Back up for bulldozers
No matter how or why it happened, Navisite needs to own the problem, communicate continually with the partners involved, identify why the problem has occurred and work with clients to ensure a return to full service. Quite often, it’s not something we could have foreseen or prevented: it might be a problem with the client’s own network, for example, or with the service from another provider. No matter: our engineers will offer their expertise and knowledge to help solve the issue.
Recently, for example, a client got in contact because they’d lost connectivity. After we’d looked into the matter and discovered no fault with our systems, it emerged that the cause was that their local telecoms provider had suffered a cut through some important fibre cables caused by an over zealous road maintenance team with a bulldozer!. Happily, we were actually able to help in this instance, by re-routing their connection through a different provider. That sort of solution might not always be possible, but it’s a good example of what it means when we say we’ll take ownership of problems raised.
Maintaining trust and a good relationship is directly related to the level and quality of communication with a client during and after any incident, and it’s an area in which I believe Navisite excels. The hub of this is our Proximity portal, an all-in-one client gateway to interacting with Navisite and other IT partners. When an incident occurs, a ticket is raised on Proximity and then, as our engineers work on resolving the ticket, they give real-time updates through the system. These are the same records that we use internally, so it’s a totally transparent process.
At the other end of our incident communications cycle, once the incident is resolved, a report is created. Because these reports typically have different stakeholders in different levels of our clients’ businesses, there are actually two sections in the reports. The first is an executive summary for C-level executives: what happened, why and how it might be avoided in future.
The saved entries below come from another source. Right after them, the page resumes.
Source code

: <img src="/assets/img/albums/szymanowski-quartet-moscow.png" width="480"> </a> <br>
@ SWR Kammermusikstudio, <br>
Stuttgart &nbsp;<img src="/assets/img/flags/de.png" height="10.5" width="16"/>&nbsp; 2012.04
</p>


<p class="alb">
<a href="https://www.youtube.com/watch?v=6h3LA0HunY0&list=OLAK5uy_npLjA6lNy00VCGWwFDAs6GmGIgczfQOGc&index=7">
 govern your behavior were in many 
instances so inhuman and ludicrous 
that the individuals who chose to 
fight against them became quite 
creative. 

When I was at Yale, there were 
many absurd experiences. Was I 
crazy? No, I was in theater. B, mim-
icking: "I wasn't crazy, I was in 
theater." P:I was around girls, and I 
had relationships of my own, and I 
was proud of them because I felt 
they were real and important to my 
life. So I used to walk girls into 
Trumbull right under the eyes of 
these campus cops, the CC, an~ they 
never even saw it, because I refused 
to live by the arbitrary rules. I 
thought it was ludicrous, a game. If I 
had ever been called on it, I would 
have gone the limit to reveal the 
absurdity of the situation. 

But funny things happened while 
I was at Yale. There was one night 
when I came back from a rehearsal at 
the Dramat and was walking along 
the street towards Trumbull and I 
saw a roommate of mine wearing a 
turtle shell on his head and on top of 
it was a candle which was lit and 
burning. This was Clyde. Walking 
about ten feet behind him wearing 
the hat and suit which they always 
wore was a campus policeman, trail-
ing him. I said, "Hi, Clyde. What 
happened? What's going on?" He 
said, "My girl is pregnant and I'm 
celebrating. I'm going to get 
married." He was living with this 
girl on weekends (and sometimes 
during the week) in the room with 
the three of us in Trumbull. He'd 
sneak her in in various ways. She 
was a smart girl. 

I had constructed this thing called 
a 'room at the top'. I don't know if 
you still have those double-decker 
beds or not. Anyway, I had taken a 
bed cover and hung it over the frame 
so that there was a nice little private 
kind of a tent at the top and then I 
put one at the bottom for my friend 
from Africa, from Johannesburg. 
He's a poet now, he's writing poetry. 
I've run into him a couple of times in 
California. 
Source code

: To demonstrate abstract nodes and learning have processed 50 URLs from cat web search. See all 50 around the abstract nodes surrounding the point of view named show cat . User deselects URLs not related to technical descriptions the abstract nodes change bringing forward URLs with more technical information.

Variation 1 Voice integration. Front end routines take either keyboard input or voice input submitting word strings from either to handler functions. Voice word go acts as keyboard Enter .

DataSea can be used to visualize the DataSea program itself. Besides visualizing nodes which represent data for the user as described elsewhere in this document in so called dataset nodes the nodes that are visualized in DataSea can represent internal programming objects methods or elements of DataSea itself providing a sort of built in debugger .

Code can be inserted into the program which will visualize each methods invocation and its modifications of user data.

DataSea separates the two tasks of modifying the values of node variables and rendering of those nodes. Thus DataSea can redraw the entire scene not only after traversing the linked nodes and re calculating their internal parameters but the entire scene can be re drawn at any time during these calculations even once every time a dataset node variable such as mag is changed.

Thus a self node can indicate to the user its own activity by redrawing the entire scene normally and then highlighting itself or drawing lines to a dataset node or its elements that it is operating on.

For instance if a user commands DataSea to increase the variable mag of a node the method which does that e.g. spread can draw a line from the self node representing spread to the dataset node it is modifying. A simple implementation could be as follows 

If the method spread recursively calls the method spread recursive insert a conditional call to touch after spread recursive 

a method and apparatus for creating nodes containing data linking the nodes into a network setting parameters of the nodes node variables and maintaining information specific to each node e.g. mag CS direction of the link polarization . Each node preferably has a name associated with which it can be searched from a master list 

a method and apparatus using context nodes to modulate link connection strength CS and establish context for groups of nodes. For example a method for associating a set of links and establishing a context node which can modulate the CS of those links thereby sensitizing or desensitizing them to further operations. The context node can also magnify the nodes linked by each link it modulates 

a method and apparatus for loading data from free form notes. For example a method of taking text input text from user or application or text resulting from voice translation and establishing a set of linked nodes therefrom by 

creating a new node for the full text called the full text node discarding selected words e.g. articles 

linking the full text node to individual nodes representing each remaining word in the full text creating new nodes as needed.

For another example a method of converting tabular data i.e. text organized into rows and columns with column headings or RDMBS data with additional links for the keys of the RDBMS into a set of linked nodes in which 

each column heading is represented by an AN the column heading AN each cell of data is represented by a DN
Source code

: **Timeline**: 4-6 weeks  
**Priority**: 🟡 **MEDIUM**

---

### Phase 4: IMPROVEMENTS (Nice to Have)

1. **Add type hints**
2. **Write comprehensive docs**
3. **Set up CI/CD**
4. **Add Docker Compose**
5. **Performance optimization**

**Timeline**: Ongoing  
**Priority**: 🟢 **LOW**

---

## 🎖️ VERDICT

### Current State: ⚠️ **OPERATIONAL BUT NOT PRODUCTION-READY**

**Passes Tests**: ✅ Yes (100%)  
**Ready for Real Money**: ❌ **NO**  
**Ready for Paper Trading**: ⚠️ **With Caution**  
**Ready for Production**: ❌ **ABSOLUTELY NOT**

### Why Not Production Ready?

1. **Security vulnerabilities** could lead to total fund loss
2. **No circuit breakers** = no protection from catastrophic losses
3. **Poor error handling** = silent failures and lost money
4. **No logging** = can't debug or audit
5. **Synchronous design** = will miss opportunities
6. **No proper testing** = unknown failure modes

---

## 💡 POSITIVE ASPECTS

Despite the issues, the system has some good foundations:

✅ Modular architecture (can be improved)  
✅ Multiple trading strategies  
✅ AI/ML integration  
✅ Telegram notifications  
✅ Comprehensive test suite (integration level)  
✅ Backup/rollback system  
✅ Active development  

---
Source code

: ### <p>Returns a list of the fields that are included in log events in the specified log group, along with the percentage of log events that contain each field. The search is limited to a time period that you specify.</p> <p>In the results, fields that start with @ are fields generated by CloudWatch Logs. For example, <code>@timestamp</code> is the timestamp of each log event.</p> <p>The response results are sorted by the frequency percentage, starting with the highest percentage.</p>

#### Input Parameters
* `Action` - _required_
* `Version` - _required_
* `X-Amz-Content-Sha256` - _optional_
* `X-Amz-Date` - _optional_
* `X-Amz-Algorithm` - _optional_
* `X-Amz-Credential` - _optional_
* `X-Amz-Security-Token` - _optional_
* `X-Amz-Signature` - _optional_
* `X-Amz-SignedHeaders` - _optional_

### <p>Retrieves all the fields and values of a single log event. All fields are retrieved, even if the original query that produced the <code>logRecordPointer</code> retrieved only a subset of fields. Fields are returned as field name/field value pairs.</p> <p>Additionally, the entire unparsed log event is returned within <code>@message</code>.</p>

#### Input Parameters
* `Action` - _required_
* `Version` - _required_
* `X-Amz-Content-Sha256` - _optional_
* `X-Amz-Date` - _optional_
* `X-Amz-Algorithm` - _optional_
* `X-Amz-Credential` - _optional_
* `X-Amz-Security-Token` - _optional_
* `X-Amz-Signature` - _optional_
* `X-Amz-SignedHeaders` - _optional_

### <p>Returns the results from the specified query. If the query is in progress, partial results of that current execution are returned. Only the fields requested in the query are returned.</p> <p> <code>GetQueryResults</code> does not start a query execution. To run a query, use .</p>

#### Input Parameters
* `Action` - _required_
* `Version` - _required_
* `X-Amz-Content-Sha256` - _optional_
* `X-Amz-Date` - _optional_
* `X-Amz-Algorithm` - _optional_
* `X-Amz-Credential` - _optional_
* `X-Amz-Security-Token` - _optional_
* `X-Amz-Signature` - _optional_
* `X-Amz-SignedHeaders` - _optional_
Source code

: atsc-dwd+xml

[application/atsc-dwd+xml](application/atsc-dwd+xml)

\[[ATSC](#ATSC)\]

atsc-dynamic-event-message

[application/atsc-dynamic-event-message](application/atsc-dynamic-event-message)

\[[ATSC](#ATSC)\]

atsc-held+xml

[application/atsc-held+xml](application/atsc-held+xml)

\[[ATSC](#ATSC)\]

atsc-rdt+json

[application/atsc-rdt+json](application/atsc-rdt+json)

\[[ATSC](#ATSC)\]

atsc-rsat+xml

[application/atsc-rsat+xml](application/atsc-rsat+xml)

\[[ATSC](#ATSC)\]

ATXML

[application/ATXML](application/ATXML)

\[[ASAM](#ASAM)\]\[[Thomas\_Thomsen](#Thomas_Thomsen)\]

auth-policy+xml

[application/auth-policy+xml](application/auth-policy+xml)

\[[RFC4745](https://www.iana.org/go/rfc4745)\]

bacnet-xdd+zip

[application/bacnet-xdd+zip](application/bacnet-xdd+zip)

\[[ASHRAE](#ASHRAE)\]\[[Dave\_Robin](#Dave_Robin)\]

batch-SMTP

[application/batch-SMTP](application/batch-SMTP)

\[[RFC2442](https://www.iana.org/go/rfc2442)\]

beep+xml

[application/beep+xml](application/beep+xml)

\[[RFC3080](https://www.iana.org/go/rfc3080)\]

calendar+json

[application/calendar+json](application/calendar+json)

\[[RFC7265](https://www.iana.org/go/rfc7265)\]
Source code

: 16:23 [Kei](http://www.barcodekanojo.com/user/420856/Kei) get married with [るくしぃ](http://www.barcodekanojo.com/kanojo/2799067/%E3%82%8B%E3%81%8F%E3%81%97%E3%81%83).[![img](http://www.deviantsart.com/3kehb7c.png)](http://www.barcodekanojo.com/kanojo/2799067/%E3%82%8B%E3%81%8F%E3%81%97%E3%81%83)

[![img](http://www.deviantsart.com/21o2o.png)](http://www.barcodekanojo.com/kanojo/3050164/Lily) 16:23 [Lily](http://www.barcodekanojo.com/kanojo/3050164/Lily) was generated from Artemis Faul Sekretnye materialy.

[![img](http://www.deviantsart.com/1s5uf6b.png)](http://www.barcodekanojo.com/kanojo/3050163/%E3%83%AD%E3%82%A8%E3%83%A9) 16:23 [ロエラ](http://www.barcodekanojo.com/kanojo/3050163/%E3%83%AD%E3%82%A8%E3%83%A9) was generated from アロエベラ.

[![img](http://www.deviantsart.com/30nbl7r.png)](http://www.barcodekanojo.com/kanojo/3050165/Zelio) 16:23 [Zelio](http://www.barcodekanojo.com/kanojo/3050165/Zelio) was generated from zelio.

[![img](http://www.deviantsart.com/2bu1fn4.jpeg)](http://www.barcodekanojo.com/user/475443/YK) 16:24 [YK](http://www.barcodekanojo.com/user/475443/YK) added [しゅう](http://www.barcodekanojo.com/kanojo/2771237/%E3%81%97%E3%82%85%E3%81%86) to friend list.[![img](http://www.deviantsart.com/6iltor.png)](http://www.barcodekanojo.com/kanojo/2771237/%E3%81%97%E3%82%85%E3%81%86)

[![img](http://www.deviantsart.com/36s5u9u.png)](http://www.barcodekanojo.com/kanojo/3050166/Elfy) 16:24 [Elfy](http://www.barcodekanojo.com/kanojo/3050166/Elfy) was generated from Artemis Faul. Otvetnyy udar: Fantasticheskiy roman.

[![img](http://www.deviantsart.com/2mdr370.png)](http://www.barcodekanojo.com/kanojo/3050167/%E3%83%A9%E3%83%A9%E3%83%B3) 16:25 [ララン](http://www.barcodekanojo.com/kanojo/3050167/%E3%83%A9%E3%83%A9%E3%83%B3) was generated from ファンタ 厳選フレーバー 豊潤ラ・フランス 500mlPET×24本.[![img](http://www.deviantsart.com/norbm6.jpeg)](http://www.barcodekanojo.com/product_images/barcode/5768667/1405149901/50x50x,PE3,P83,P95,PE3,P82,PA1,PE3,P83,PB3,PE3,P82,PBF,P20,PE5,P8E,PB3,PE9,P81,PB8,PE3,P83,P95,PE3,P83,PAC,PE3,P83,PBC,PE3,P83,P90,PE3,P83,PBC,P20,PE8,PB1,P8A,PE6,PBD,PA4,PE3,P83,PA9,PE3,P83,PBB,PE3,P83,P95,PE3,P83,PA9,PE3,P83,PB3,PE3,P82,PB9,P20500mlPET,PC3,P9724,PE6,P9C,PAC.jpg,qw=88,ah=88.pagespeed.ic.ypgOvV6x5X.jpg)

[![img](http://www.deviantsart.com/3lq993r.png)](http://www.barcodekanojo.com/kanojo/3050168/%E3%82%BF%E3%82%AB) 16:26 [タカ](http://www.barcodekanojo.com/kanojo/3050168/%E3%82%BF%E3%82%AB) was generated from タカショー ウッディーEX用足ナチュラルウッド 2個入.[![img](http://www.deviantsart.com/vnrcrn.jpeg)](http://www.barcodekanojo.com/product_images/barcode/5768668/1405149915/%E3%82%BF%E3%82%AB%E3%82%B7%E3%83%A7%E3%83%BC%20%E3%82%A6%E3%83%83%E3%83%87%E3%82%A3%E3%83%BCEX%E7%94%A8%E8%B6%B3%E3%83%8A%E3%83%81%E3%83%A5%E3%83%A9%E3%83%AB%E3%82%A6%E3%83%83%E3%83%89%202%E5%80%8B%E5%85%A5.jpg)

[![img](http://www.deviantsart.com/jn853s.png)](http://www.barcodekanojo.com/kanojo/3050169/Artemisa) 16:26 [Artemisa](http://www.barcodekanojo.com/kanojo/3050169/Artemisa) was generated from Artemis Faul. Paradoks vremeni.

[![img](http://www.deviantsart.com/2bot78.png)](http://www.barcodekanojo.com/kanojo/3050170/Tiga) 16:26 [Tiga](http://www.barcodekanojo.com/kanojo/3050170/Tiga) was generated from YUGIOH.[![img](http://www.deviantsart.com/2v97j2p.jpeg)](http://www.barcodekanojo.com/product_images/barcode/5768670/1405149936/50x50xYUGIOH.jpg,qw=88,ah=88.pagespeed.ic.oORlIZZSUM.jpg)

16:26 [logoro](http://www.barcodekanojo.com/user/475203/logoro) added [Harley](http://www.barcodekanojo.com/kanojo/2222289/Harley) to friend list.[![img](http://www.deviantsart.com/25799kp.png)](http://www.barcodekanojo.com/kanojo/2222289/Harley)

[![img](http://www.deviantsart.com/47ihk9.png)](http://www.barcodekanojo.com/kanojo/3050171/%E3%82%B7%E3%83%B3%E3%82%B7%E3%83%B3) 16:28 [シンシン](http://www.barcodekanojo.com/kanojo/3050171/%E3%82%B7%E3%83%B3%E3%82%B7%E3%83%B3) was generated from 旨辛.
The second gives a full technical breakdown on everything that occurred and was discovered during the incident.
Will incident management ever get easier? I hope so. As we continue to rebuild our internal diagnostic tools and take account of improvements in the capabilities of technology, we’re finding more ways emerging to pre-empt incidents, to automatically schedule the replacement of components or the rebuilding of systems before anything happens. Stuff will continue to break, I’m sure – but if we can find ways to predict that, it’ll be a big jump forwards.